• **What needs to be done**
From the passage on Matthew and Immanuel, what is the exact wording from "But this, it" up to and including "their sins (Matt. 1:21)."? Extract that span verbatim.

• **Selected passage**
Jesus was not simply Immanuel in relation to pagan enemies, but Immanuel in the sense of God in person, and in the ultimate provision of the Spirit, of which the gospels, not simply Matthew alone, are heralds and precursors.

But this, it seems to me, is how the serpent of later theology begins to insinuate its way back into the garden of biblical interpretation. I don’t think anything in Matthew compels us to think that he was thinking of Jesus as ‘God in person’ in the sense that later formulations would give to that phrase. The manner of Jesus’ birth is a sign that God is present in Israel both to judge and to preserve from destruction, just as the birth of the boy Immanuel was. Where Matthew takes things further is in making Jesus not merely a sign but the agent through whom Israel will be saved from their sins (Matt. 1:21).

I agree that we have to deal with layers of interpretation and re-interpretation. What I have a problem with is the habit of allowing subsequent formulations to obscure or flatten or distort the narrative dynamic of the text to the extent that most Christians find it very difficult not to hear in Matthew 1:21 an affirmation of the doctrine of the incarnation.

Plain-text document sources
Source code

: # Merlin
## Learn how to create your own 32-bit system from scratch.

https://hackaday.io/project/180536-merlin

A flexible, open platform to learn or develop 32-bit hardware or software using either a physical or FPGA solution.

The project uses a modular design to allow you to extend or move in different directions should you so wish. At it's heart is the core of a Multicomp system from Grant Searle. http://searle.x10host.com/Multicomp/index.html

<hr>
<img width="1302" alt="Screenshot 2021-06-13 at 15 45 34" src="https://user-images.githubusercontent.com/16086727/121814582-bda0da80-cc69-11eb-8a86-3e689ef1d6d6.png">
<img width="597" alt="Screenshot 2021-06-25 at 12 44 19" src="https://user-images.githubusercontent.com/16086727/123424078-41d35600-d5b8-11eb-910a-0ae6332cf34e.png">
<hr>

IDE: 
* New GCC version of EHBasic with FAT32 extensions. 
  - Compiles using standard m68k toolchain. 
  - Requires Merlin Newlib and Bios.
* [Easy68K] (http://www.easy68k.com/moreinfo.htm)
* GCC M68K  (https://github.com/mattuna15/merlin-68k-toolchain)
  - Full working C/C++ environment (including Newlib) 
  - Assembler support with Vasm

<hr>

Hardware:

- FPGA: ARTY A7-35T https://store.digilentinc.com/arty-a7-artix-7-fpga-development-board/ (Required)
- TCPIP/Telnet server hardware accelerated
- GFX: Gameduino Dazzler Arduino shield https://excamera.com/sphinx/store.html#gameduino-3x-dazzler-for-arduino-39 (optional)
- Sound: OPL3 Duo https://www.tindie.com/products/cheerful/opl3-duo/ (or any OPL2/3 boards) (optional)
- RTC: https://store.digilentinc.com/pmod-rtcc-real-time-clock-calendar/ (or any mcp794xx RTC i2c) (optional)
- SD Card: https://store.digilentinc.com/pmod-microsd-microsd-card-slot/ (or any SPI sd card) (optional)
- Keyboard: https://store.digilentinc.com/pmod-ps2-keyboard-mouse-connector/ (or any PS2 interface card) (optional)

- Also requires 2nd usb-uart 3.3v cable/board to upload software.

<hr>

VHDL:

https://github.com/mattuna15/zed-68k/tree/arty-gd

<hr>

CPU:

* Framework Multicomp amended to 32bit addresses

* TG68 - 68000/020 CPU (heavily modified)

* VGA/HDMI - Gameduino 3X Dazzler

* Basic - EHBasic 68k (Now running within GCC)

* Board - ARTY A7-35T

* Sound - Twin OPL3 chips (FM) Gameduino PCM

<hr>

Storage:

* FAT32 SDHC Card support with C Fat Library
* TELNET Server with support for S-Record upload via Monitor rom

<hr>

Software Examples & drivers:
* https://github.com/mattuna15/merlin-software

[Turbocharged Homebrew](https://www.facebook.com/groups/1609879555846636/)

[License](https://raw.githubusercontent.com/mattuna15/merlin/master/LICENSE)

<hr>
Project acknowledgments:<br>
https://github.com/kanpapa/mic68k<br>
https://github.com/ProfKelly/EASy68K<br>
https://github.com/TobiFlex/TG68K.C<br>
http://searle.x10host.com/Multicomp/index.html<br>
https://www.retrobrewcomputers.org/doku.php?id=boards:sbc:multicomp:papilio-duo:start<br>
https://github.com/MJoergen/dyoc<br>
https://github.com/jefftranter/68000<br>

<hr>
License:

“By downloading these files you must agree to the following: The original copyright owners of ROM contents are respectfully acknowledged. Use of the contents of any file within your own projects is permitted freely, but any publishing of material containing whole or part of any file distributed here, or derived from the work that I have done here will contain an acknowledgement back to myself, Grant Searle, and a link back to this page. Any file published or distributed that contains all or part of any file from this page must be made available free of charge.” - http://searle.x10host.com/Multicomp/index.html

• **Task solution**
But this, it seems to me, is how the serpent of later theology begins to insinuate its way back into the garden of biblical interpretation. I don’t think anything in Matthew compels us to think that he was thinking of Jesus as ‘God in person’ in the sense that later formulations would give to that phrase. The manner of Jesus’ birth is a sign that God is present in Israel both to judge and to preserve from destruction, just as the birth of the boy Immanuel was. Where Matthew takes things further is in making Jesus not merely a sign but the agent through whom Israel will be saved from their sins (Matt. 1:21).